→ **TASK REQUIREMENTS**
For each line of the listing below that contains the string "assign", copy the line.

→ **SOURCE MATERIAL**
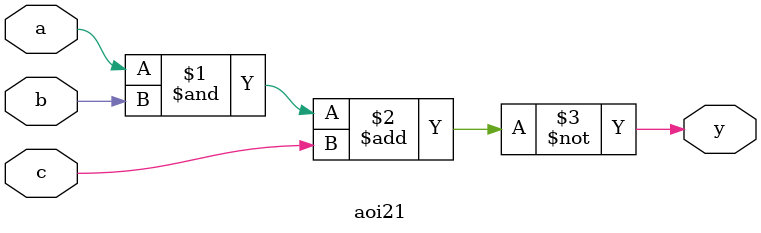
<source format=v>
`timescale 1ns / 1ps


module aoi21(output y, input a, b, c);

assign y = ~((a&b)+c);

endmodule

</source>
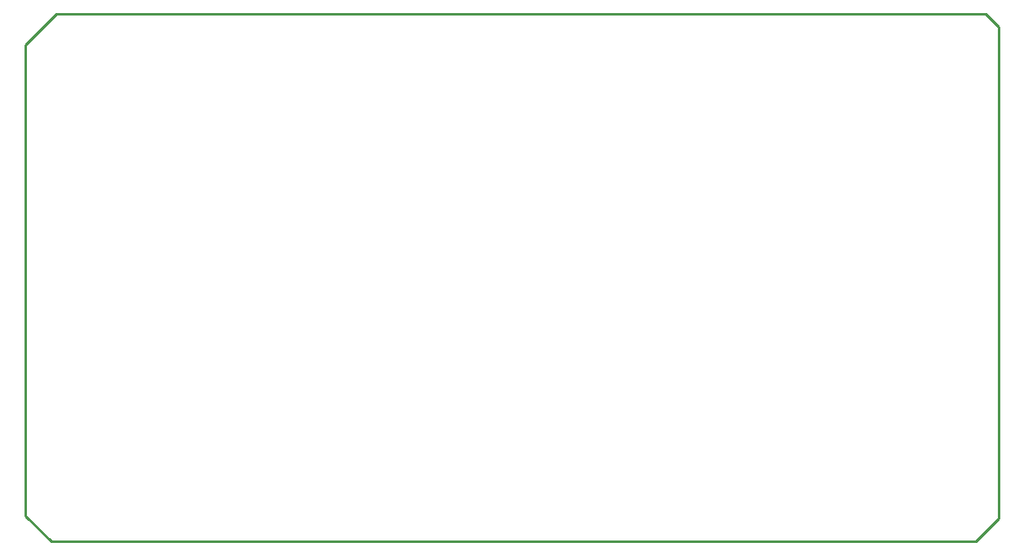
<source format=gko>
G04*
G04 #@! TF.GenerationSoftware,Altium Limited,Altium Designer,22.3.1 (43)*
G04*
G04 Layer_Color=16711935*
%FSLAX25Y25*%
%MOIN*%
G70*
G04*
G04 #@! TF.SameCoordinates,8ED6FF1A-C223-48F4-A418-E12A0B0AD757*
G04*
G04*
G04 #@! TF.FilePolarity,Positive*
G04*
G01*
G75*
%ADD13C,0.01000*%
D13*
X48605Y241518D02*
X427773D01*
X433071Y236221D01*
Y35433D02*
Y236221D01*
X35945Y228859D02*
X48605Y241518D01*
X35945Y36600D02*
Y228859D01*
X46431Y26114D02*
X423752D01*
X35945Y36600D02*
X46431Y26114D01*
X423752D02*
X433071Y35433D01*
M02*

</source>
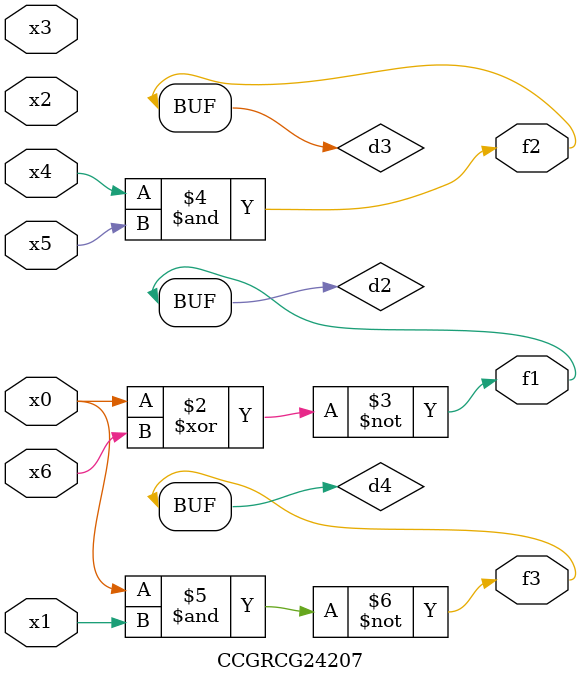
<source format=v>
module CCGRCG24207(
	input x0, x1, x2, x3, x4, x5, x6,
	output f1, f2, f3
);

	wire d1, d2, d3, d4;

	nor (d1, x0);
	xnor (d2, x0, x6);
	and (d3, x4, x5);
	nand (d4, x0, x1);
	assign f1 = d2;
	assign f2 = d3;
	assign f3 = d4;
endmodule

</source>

→ **SOLUTION TO THE PROBLEM**
assign y = ~((a&b)+c);
	assign f1 = d2;
	assign f2 = d3;
	assign f3 = d4;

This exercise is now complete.